● Excerpt provided
Fuji makes a very high quality camera.  I own a number of them.  Both cameras use the same 16mp sensor.  The X-T10 comes with a viewfinder and a better kit lens.  The XF 18-55 kit lens is a wonderful sharp kit lens and is an f/2.8 which means you can capture images in less light than with the XC 16-50 kit lens that comes with the X-M1 and is a F/3.5.


----------



## dasminimalist

cherylynne1 said:


> I definitely wouldn't say mirrorless is too advanced for a beginner. In fact, it can be really helpful in learning how to expose properly because you can see the effect you have on the picture in real time on the viewfinder.
> 
> Here's my favorite site for gear reviews: 2016 Roundup: Interchangeable Lens Cameras $500-900 They're comparing all ILCs in that price range, but you can just read the reviews on mirrorless. They're very thorough and fair.


Wow, now I feel like I didn't do my homework well. Thank you so much for a great info. 



Derrel said:


> You will have a lot of fun with a nice MILC. The deep depth of field shots thart the iPhone can captue will be much harder, but low-light shots will be better due to the larger sensor and better higher-ISO performance of the MILC versus the iPhone. You've got this.


Do you need a specific set of equipments for the iphone-like deep depth of field shots or is it all about the knowledge and experience? That confidence boost though 



Gary A. said:


> Fuji makes a very high quality camera.  I own a number of them.  Both cameras use the same 16mp sensor.  The X-T10 comes with a viewfinder and a better kit lens.  The XF 18-55 kit lens is a wonderful sharp kit lens and is an f/2.8 which means you can capture images in less light than with the XC 16-50 kit lens that comes with the X-M1 and is a F/3.5.


Honestly, they are very eye-catching. I love the way they look and feel in the hands. 

Have you done much of video recording on those? I know I probably will not be doing much of video, but is it SO bad that every article that I read about the Fuji mirrorless system have to mention that?


----------



## jcdeboever

Those are very nice cell phone images. You seem to have a good eye. I can't speak to the video and I don't have a MILC yet. As far as image makers and the vast research I have done (looking to buy one) @Gary A. seems to hit it on the head. Having the ability to interchange lens is a good thing and that 18-55 is a darn nice lens that would fit perfect for your shooting genre. Little over your budget but well worth it IMO. Might be able to snag a Sony a6000 with a lens around your budget too. Keep in mind they also make adapters for these cameras that are reasonable and give you frugal lens options (older, manual focus lens).

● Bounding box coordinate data
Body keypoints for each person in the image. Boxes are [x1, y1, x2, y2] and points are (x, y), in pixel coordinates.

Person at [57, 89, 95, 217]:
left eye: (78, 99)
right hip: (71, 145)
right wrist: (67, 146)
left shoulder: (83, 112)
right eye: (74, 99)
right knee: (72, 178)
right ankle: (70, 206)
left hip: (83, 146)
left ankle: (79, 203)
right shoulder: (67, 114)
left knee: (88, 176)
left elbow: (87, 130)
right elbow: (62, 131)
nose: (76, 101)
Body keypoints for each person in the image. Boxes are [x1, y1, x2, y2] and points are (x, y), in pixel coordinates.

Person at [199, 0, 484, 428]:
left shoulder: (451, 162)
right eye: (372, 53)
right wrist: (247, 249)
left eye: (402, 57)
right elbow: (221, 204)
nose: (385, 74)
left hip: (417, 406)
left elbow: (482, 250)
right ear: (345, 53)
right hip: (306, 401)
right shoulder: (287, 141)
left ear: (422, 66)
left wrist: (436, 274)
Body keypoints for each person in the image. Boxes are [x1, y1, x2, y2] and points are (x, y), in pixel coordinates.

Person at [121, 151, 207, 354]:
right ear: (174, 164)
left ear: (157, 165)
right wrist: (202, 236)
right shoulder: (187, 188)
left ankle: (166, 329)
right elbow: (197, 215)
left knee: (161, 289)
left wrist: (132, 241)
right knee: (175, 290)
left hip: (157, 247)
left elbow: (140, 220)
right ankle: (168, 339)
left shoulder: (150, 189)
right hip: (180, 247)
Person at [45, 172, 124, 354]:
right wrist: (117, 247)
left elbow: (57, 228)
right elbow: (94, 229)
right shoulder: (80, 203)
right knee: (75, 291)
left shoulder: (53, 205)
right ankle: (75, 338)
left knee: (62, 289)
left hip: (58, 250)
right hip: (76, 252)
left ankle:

● About this exercise
Can you carry the forum thread on Fuji mirrorless cameras forward, starting after its last sentence?

● Answer box
----------



## dasminimalist

jcdeboever said:


> Those are very nice cell phone images. You seem to have a good eye. I can't speak to the video and I don't have a MILC yet. As far as image makers and the vast research I have done (looking to buy one) @Gary A. seems to hit it on the head. Having the ability to interchange lens is a good thing and that 18-55 is a darn nice lens that would fit perfect for your shooting genre. Little over your budget but well worth it IMO. Might be able to snag a Sony a6000 with a lens around your budget too. Keep in mind they also make adapters for these cameras that are reasonable and give you frugal lens options (older, manual focus lens).


I started shopping for the 18-55 and the price of any lens is jaw-dropping. It definitely is over my budget, but then I started to thinking if I bought an X-M1 instead of an X-T10 then I should be able to afford it. Would I be cheaping out and regret it in a few months? The only big difference I can see is the 51,000 ISO vs 6,400 ISO.

I am even considering of buying a second-hand body as well, but even a used body+new lens seems to end up in the similar price range. May be it's time to hit a blackjack table.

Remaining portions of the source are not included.